Sheelasha Rajbhandari and Lavkant Chaudhary both address rights in their searing works that portray violence against women, and against the indigenous Tharu community, head on. The tiny brass beds that make up Sheelasha’s work are symbolic of the rote belittlement of women’s rights, in Nepal, and the world over, as women are treated as secondary to men even when they make up half of the global population. The Tharu community is similarly oppressed, with the 2015 events in Tikapur resulting in hundreds of young Tharu men being beaten and jailed, many of whom are still incarcerated without any due process. Lavkant’s piece is titled Ostracism and it highlights the forced separation of the Tharu communities from their land, which is all they have to subsist upon as farmers. Each hanging box in the installation contains a different kind of grain or lentil, symbolising the diversity of the terrains across which people have been oppressed and marginalised. On each bed of grain is a bullet, the searing symbol of violence that has now left its irrevocable mark on our country after the Maoist conflict and in the years following it as we continue to struggle to become inclusive; with very little progress.

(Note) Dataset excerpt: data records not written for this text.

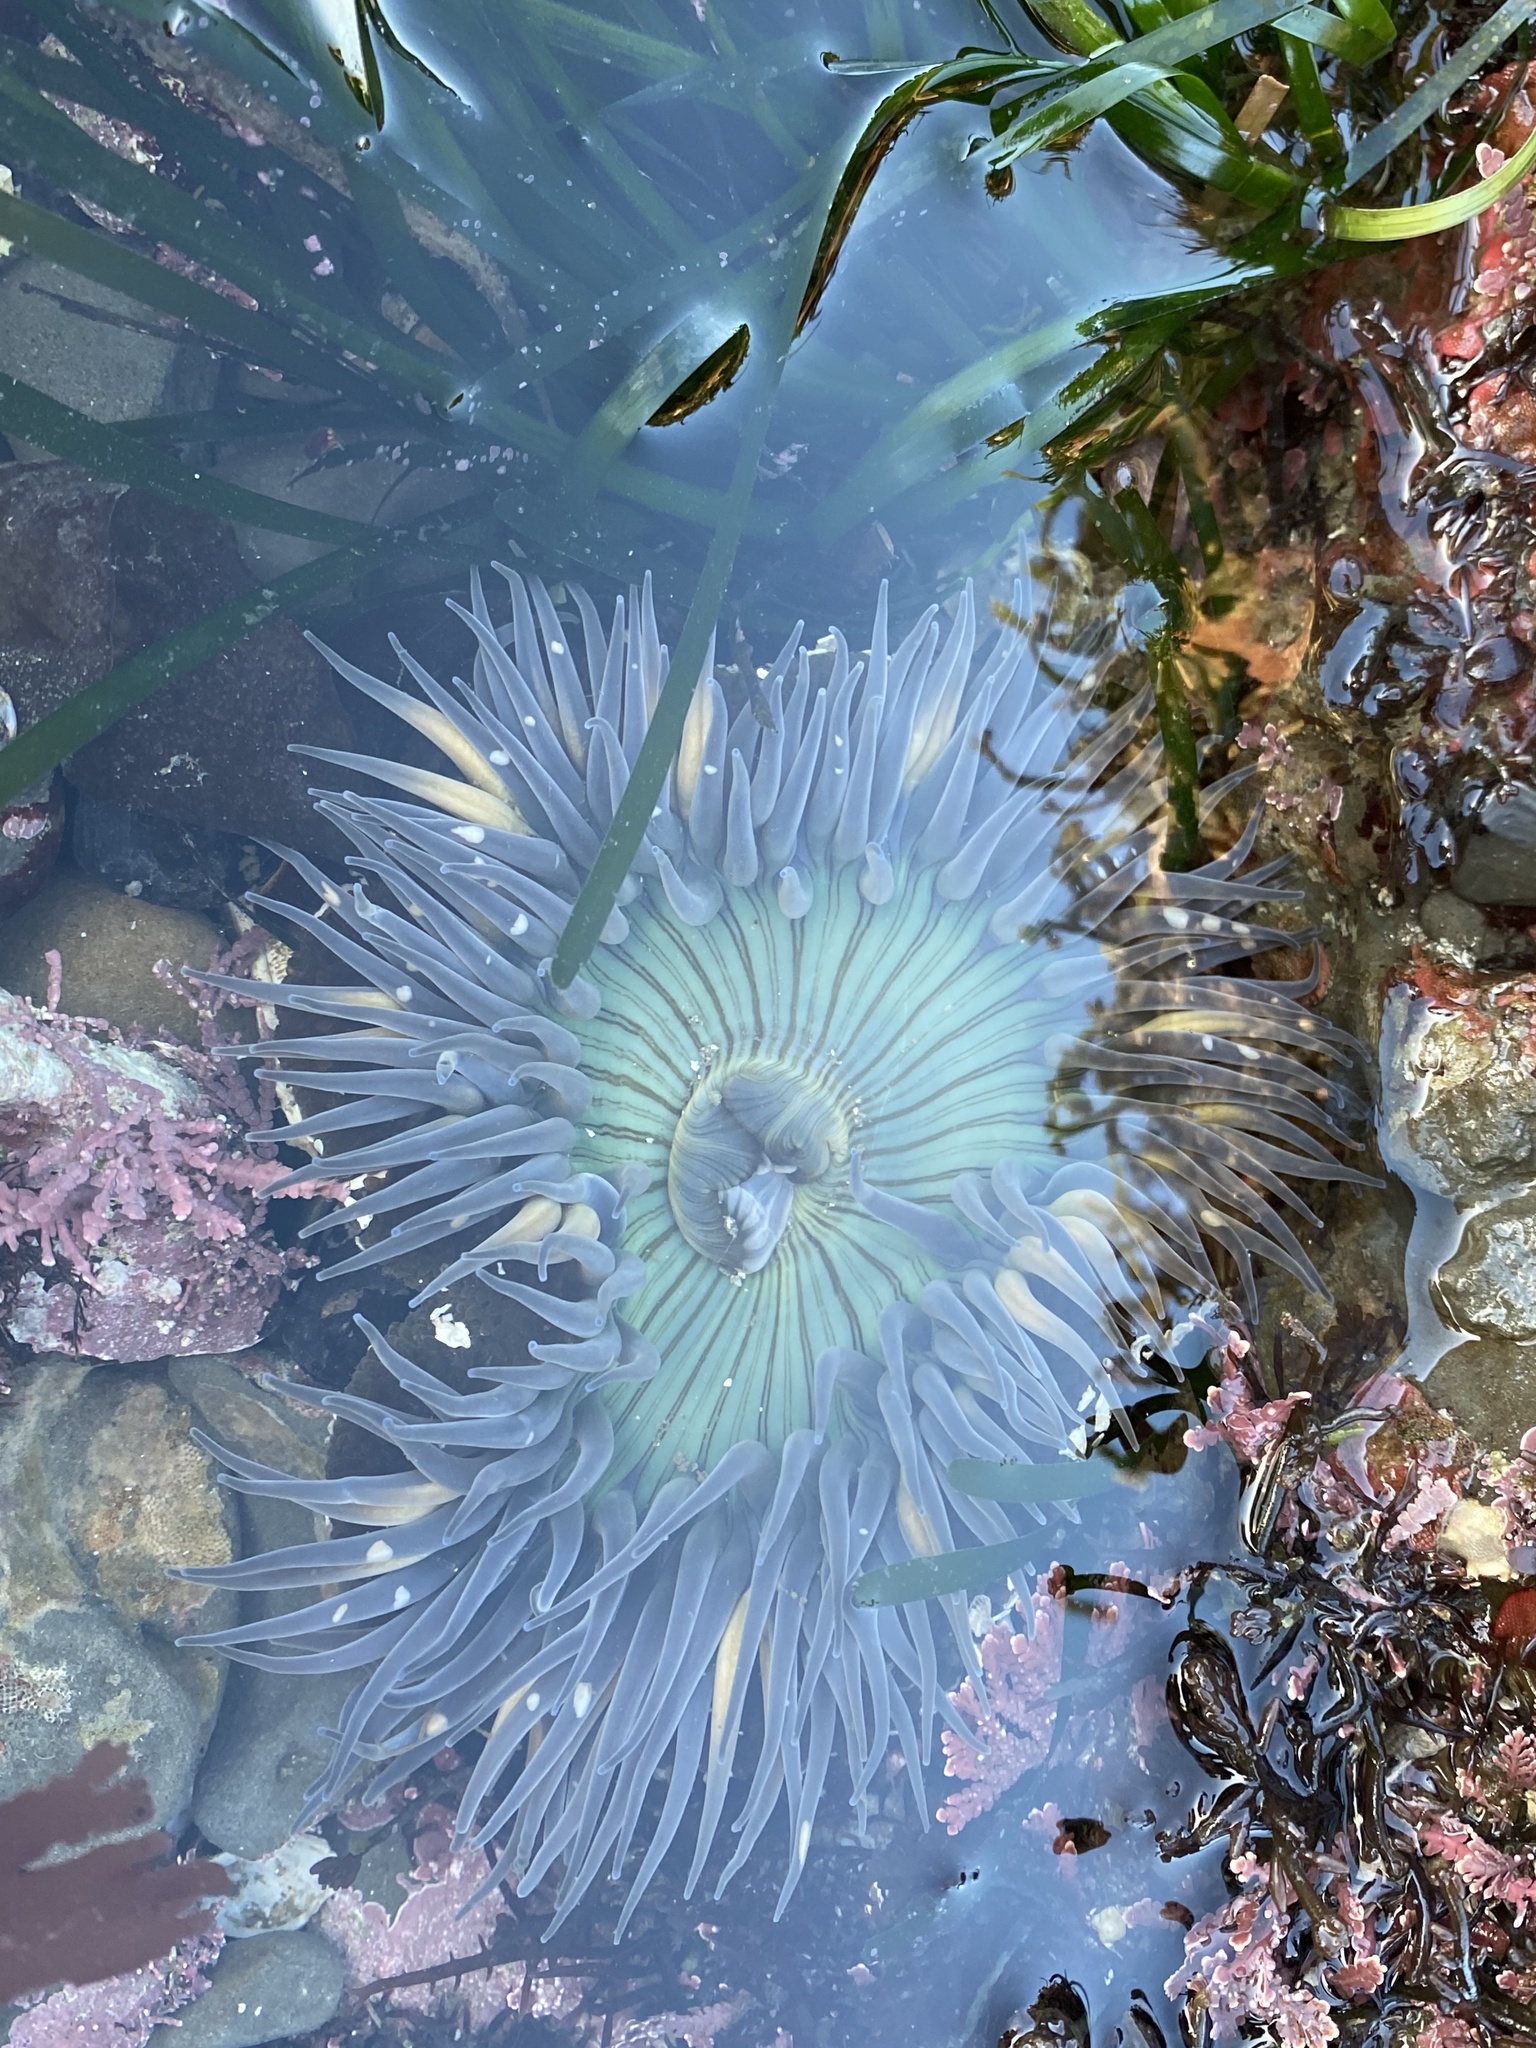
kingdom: Animalia
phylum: Cnidaria
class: Anthozoa
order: Actiniaria
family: Actiniidae
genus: Anthopleura
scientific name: Anthopleura sola
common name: Sun anemone
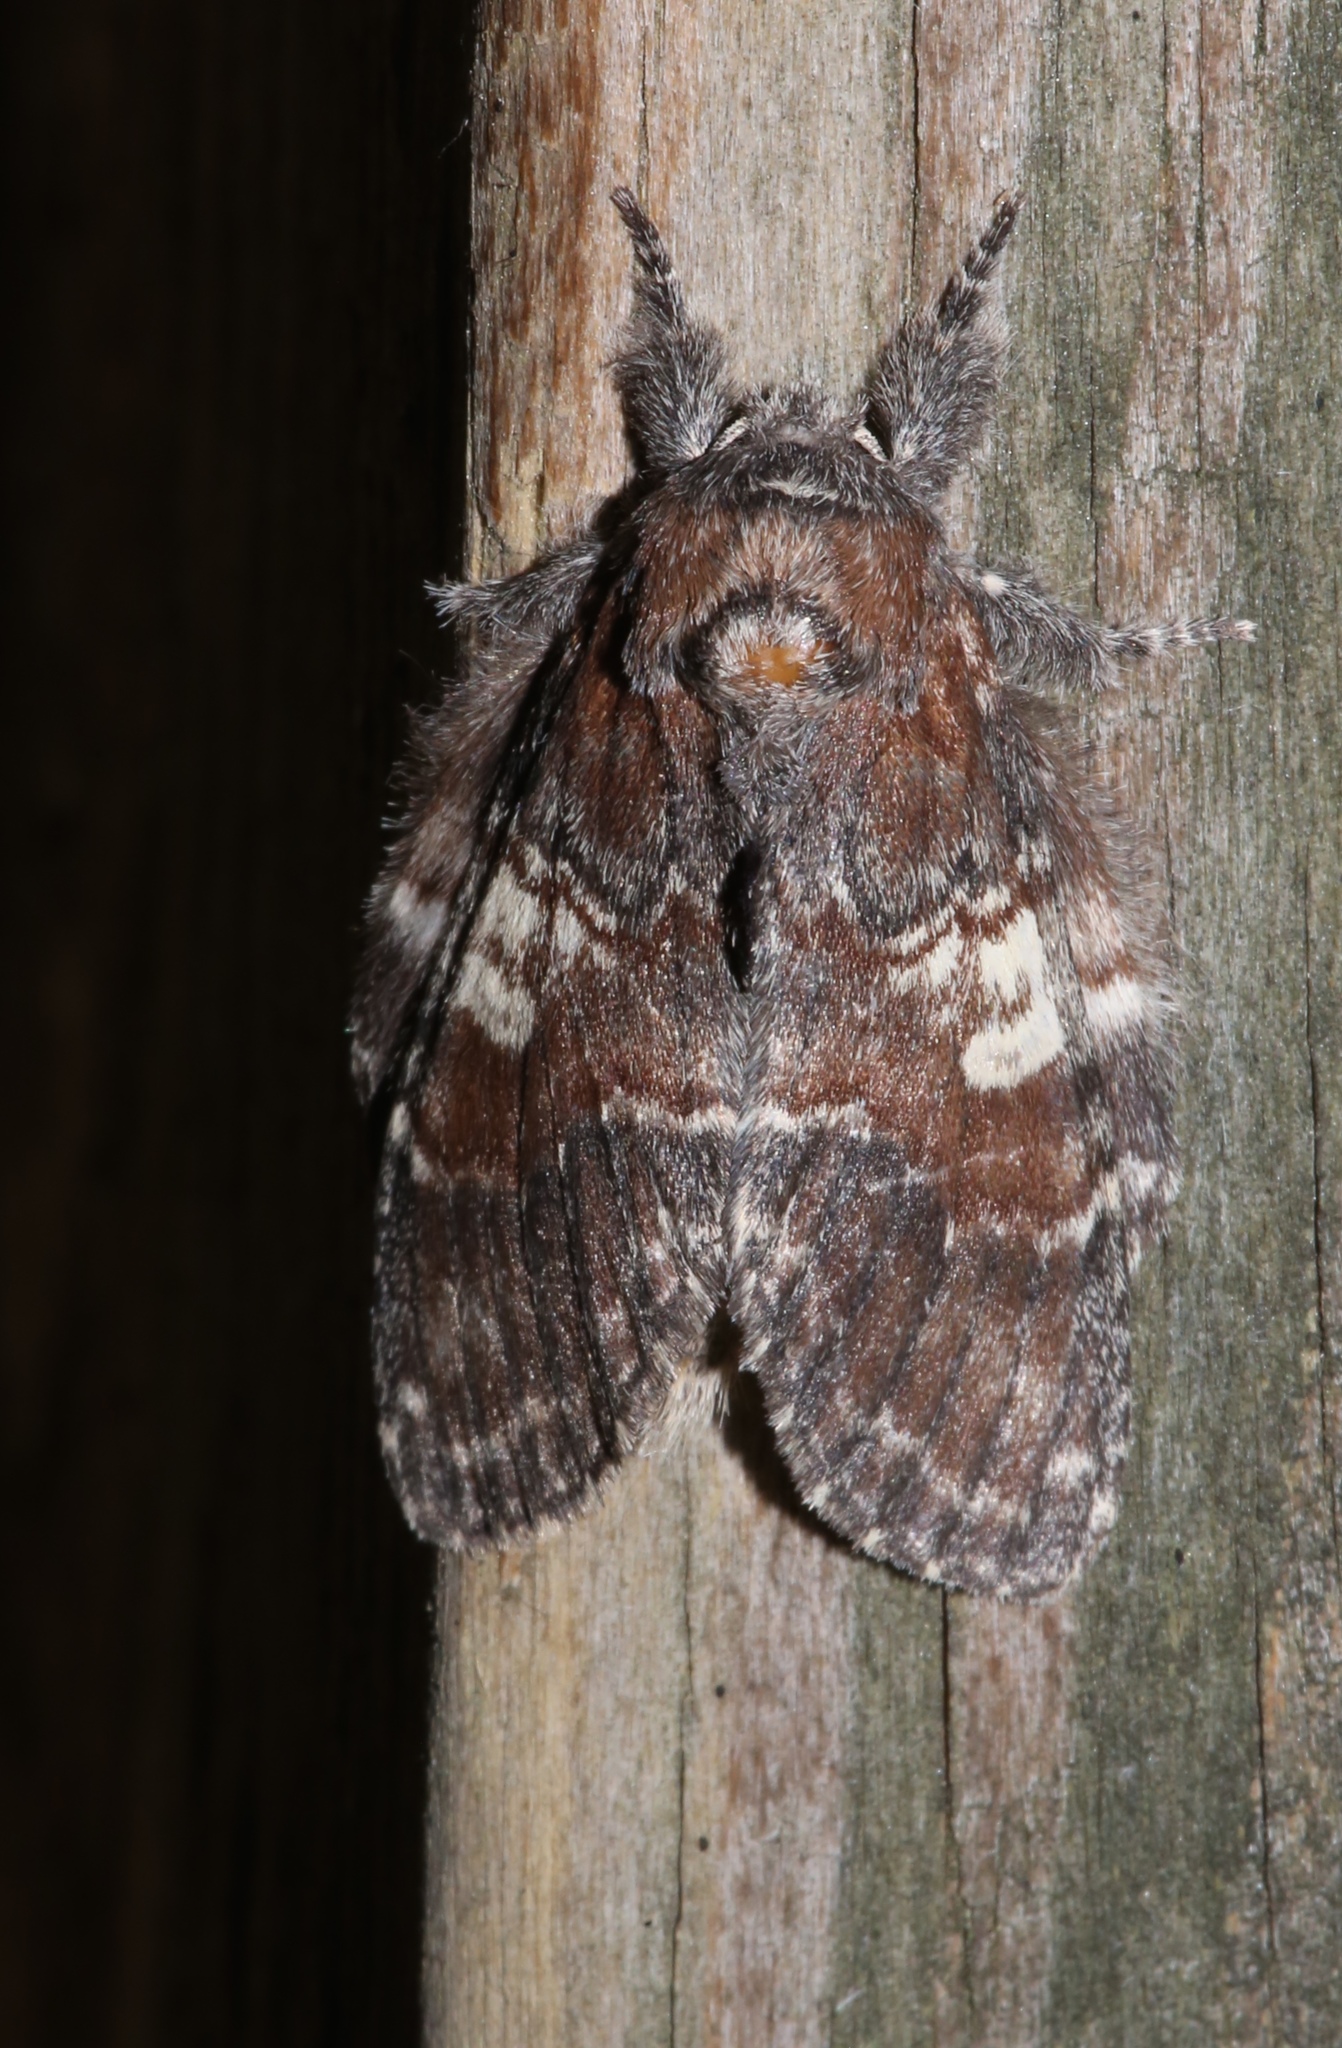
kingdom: Animalia
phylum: Arthropoda
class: Insecta
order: Lepidoptera
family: Notodontidae
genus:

All of these works are tied together by newcomer Sachin Yogal Shrestha’s Chasma Magowa—a tongue in cheek series of selfies where the artist is depicted wearing glasses or sunglasses that he has borrowed from other people. Sachin is looking for a human connection with the people he borrows from, but he is also commenting on the excessive superficial progression of our society as we move towards simulating our lives on social media, posing in glamorous, carefully constructed shots as we willfully ignore or gloss over the very real troubles at hand; choosing vanity over political engagement on any level.
It is heartening to see so many young, dynamic artists creating dialogue with the issues that are closest to them. What is alarming is the state’s total apathy towards any kind of progressiveness that is often branded as dangerous or revolutionary when it is simply a cry for freedom; like this unique, memorable show.